Arriving at Paris Orly Airport last Wednesday, two years after I last said goodbye to the Parisian life, I was amused to find that in spite of my confident steps, I was disoriented and slightly confused by the city's train and underground network. And this from someone who had previously known it like the back of her hand. I stiffened when an elderly Brazilian couple at the airport asked me for directions on how to get into the city centre, and let out a small sigh of relief at the realization that it was luckily to a place I knew very well. Our little interaction finally ended with them inviting me to Brazil for the World Cup in 2014. Watch this space then..

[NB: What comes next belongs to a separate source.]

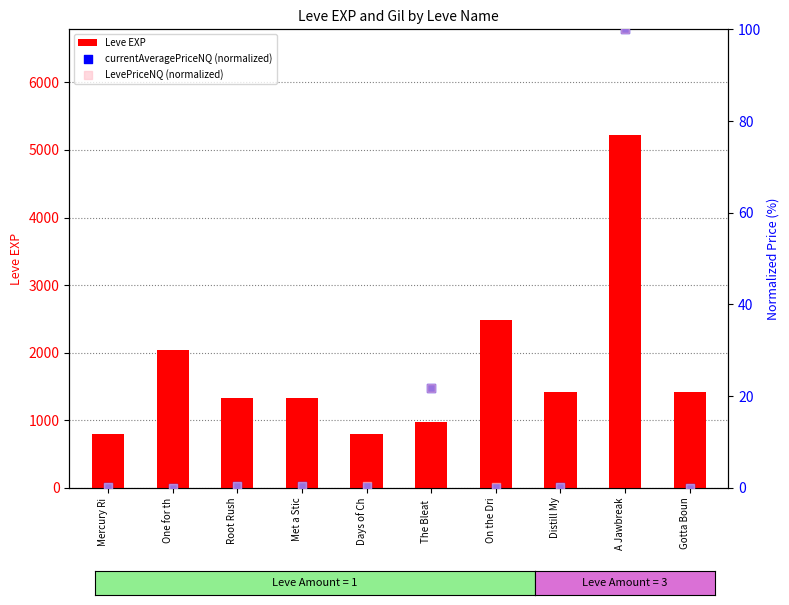

Is the value of Leve EXP at Gotta Boun greater than the value of currentAveragePriceNQ (normalized) at Mercury Ri?

Yes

I was conscious of avoiding obvious sites like the Arc de Triomphe and Notre Dame Cathedral, coolly deciding they were places for 'tourists'...yet could not stop a little flutter in my chest when the following day saw me gathered with several other thousands of people looking up in awe at the Eiffel Tower as colorful fireworks marked Bastille Day celebrations. Nor could I resist pulling out my camera for the umpteenth time to take yet another photo of Notre Dame when I walked by it. It appears I was failing rather spectacularly at the I'm-no-longer-a-tourist-in-this-city thing, and clicking away like a besotted trigger-happy fool. But, more than getting a kick out of seeing the grand sites again, it was the little things that continued to stay with me: bustling, noisy markets, chic bistros, heavenly smell of fresh bread from one bakery or other...

So, once you have done the big 'touristy' things in Paris, see that you add these others:

Have a crepe on the Rue Mouffetard 

Enjoy a street performance

People-watch on the Pont des Arts


Have your portrait painted in Montmartre 

Watch the sun set over the city from Sacré Coeur Basilica

Nur, the jolly corn seller
And you're allowed to snack on roasted corn the whole time...

...the thing is, it is impossible to exhaust the cultural offerings of a city like Paris. Nuff said.